Exercise: Reproduce, word for word, the section of the Guernsey literary society passage between "Christ’s ultimate work" and "humans and God.", inclusive.

─── Source passage ───

Christ’s ultimate work in this world was a resolution of contraries—a restoration of the sundering of the universe that happened in the Fall, a setting to right the relationship between humans and God.

It takes words of a different sort to begin to bring Juliet Ashton back to herself—to begin to make her feel known, and therefore loved. A letter arrives one day, addressed to her, from a pig farmer on the Isle of Guernsey. Dawsey Adams (Michiel Huisman) has written to her, looking for a copy of a book by Charles Lamb. He found her name and address inscribed on the inside of another Charles Lamb book, which he says he procured for his literary society as a result of an illicit roast pig, and he’s hoping she can help him find the new book he seeks. He doesn’t know she’s young and beautiful and successful, or that she’s an author, as well. All he knows is that she is someone who once shared a passion for the same book as he does.

Juliet agrees to help him find the book he seeks, and then to send it as a gift, in exchange for a story: What does Charles Lamb have to do with an illicit roast pig? In this manner, Dawsey and Juliet’s connection starts with not only a physical book, but with words and story—storytelling back and forth as they exchange letters and Dawsey begins the process of telling Juliet the story of the Guernsey Literary and Potato Peel Pie Society. Although the Society began during the German occupation with an illegal roast pig (illegal because they had to hide it from the Germans), their “true starvation,” Dawsey writes to Juliet, was for “connection and fellowship.” The connection that began over a meal late one night between neighbors on Guernsey, hidden from enemies who sought to kill and destroy them, blossomed into fellowship over books and stories and words. One meal could never have been enough. Books, for Dawsey and his neighbors, become a “refuge,” the words themselves a catharsis in dark times.

─── Dataset section ───

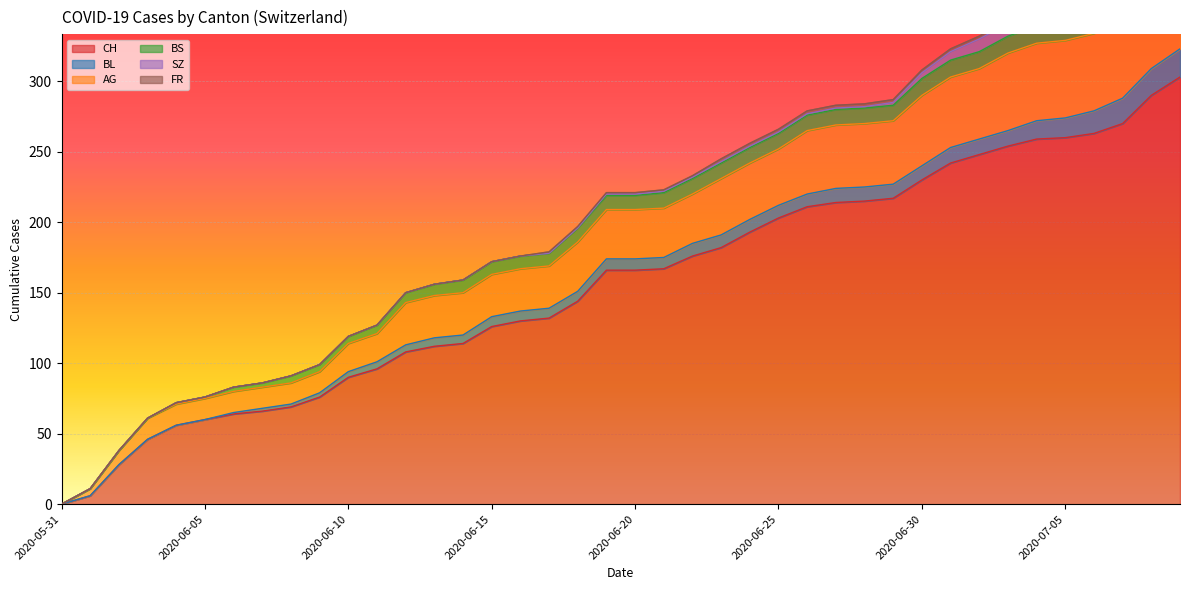

How many data points does each series have?

40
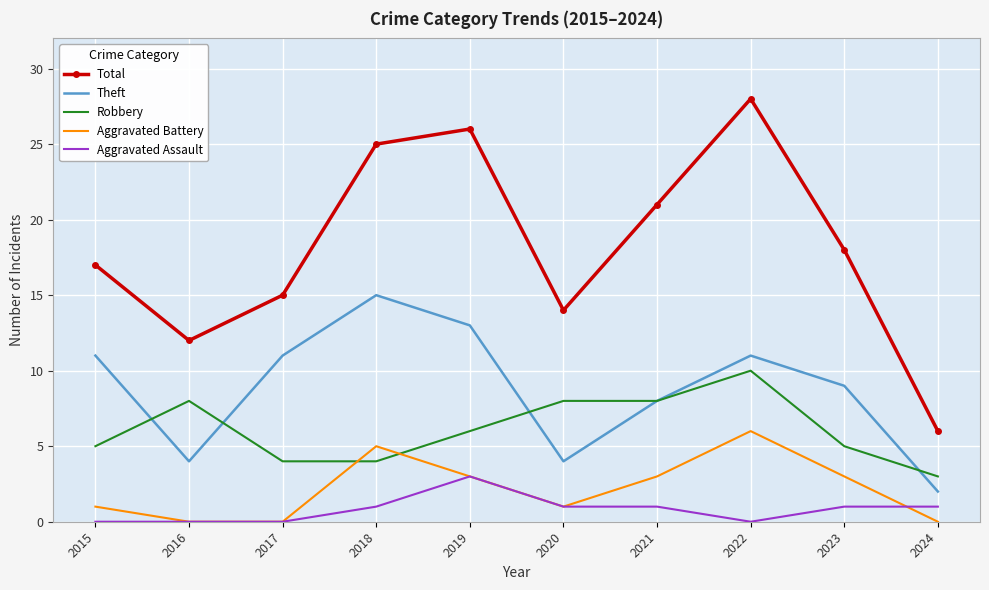

What is the maximum value for Robbery?

10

───

Answer to the problem:
Christ’s ultimate work in this world was a resolution of contraries—a restoration of the sundering of the universe that happened in the Fall, a setting to right the relationship between humans and God.